Nous avons vu des cellules cérébrales repousser chez des poissons, des grenouilles et des poulets, mais cela n’a jamais été fait chez les mammifères – jusqu’à présent. Lors d’une nouvelle expérience menée aux États-Unis, des souris malvoyantes ont pu recouvrer une partie de leur vision et, à terme, le processus pourrait être reproduit chez l’homme.
En outre, les scientifiques pensent que ces recherches pourraient déboucher sur de nouvelles méthodes de lutte contre des maladies telles que la maladie d’Alzheimer et le glaucome, ainsi que les lésions de la moelle épinière.
Lorsque les cellules du système nerveux central d’un mammifère atteignent leur maturité, elles désactivent leur “interrupteur de croissance” et ne se développent généralement plus jamais. Mais des chercheurs de l’université de Stanford ont réussi à inverser ce processus, en utilisant la manipulation génétique pour réactiver le commutateur, avant d'”exercer” le mauvais œil de la souris avec une série d’images en mouvement et à fort contraste.
Bien que seules quelques cellules ganglionnaires de la rétine (CGR) des souris testées aient repoussé (moins de 5 %), cela suffit à démontrer le potentiel de cette technique pour restaurer la vision et prouve que les cellules du cerveau des mammifères peuvent en fait être amenées à se restaurer elles-mêmes. Ces CGR sont essentielles à la vision, car elles constituent un pont entre l’œil et le cerveau.
Les résultats ont encore été améliorés en recouvrant le bon œil de la souris, de sorte qu’elle était obligée d’utiliser exclusivement l’œil endommagé.
“Lorsque nous avons combiné ces deux éléments – la chicanerie moléculaire et l’activité électrique – nous avons constaté cet incroyable effet synergique”, a déclaré le neurobiologiste Andrew Huberman à Karen Weintraub de Scientific American. “Les neurones se sont développés sur d’énormes distances – 500 fois plus longtemps et plus rapidement qu’ils ne le feraient normalement”
Des cellules nerveuses repoussant de gauche à droite à partir du site de la blessure optique. Crédit : Andrew Huberman
L’activation de la croissance et le stimulus visuel aident les cellules du cerveau à se développer en premier lieu, les résultats que les scientifiques ont observés sont donc logiques. Ils suggèrent également que la même technique pourrait un jour être utilisée chez l’homme, bien que nous soyons des types de mammifères très différents et qu’il faille attendre un certain temps avant que les chercheurs puissent reproduire les résultats en toute sécurité chez l’homme.
Dans ce cas, la thérapie génique ciblée a été obtenue par l’implantation d’un virus personnalisé favorisant la croissance dans le cerveau des souris, mais les chercheurs affirment que des pilules pourraient un jour être mises au point pour obtenir le même effet.

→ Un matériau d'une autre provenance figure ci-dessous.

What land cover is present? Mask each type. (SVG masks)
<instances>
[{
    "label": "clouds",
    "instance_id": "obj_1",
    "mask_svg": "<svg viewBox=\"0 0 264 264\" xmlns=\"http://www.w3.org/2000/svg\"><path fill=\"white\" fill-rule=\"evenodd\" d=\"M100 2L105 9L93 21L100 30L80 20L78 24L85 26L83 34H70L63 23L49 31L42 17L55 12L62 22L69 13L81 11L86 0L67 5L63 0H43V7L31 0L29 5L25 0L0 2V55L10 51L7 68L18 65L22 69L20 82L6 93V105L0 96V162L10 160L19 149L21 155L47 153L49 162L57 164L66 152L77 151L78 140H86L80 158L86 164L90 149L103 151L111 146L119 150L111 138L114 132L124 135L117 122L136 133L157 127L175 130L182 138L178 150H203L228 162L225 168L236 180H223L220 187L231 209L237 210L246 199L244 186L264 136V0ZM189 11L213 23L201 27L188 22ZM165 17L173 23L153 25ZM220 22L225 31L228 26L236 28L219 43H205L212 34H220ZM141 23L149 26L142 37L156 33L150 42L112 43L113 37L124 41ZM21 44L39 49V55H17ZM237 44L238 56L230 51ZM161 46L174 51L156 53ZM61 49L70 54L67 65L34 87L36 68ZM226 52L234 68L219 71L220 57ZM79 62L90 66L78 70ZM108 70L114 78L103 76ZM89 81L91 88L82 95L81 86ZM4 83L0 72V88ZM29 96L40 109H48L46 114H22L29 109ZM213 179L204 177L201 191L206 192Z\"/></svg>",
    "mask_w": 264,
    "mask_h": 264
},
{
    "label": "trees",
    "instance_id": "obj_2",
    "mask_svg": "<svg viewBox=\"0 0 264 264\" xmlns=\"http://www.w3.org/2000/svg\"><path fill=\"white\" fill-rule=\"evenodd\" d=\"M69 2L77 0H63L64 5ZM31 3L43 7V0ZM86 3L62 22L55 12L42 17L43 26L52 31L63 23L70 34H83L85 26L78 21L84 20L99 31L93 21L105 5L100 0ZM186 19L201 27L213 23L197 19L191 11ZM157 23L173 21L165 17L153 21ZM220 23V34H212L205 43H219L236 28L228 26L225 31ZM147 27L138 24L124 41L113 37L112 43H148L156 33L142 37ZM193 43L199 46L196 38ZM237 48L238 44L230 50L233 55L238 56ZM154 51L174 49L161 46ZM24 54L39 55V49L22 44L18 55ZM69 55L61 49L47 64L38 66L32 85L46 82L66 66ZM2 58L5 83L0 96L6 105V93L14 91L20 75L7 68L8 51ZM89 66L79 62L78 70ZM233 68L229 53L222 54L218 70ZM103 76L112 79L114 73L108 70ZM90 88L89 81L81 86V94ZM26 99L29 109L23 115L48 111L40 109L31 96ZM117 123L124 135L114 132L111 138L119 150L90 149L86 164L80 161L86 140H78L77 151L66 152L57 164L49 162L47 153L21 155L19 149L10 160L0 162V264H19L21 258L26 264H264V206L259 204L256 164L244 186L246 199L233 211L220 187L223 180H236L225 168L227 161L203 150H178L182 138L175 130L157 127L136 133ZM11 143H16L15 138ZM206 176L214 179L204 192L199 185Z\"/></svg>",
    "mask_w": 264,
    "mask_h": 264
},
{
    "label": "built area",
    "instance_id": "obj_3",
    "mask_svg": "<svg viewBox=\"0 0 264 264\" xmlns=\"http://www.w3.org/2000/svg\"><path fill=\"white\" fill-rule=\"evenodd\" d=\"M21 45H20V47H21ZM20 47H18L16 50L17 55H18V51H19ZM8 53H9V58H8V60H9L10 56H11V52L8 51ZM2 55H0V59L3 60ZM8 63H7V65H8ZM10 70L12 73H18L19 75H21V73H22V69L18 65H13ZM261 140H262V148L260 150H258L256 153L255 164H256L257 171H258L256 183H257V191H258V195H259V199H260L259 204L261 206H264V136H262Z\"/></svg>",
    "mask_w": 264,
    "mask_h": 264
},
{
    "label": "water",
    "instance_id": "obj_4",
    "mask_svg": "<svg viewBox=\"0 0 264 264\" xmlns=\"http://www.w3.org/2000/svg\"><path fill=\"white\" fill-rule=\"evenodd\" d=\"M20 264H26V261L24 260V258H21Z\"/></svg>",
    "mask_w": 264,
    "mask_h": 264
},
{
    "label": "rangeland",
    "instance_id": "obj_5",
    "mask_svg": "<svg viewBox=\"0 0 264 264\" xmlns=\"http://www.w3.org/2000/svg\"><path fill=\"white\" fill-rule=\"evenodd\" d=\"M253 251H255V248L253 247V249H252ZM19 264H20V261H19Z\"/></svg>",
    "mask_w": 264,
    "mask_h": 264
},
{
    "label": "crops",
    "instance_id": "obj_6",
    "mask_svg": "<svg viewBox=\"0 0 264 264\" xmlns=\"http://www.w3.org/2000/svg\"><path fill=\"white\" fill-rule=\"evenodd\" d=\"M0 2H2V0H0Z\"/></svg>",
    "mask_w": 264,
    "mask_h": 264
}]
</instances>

Bien que nous soyons encore loin de pouvoir restaurer la vision d’une personne, il est possible que d’ici quelques années, un tel traitement puisse contribuer à éviter la dégénérescence des cellules nerveuses à l’origine du glaucome – un groupe d’affections oculaires liées à la détérioration du nerf optique.
Une étude de 2012 avait déjà trouvé des indices montrant que ces cellules pouvaient effectivement repousser, mais la nouvelle étude confirme cette hypothèse et prouve l’ampleur du travail de réparation que le cerveau peut effectuer sur lui-même.
Par exemple, les RGC réparées ont non seulement parcouru toute la distance entre l’œil et le cerveau, mais elles ont également trouvé et établi les bonnes connexions cellulaires, ce qui représente deux étapes supplémentaires par rapport aux expériences précédentes.
“Les nerfs peuvent essentiellement se souvenir de l’histoire de leur développement et retrouver le chemin de leur maison”, a expliqué M. Huberman. “C’est la prochaine étape majeure dans le domaine de la régénération neuronale.”
Ces travaux suggèrent que d’autres types de cellules cérébrales pourraient être capables de se réparer elles-mêmes si on leur donne l’impulsion nécessaire, a déclaré Huberman, mais cela doit encore être mis à l’épreuve. Surveillez cet espace.
Les résultats sont publiés dans Nature Neuroscience.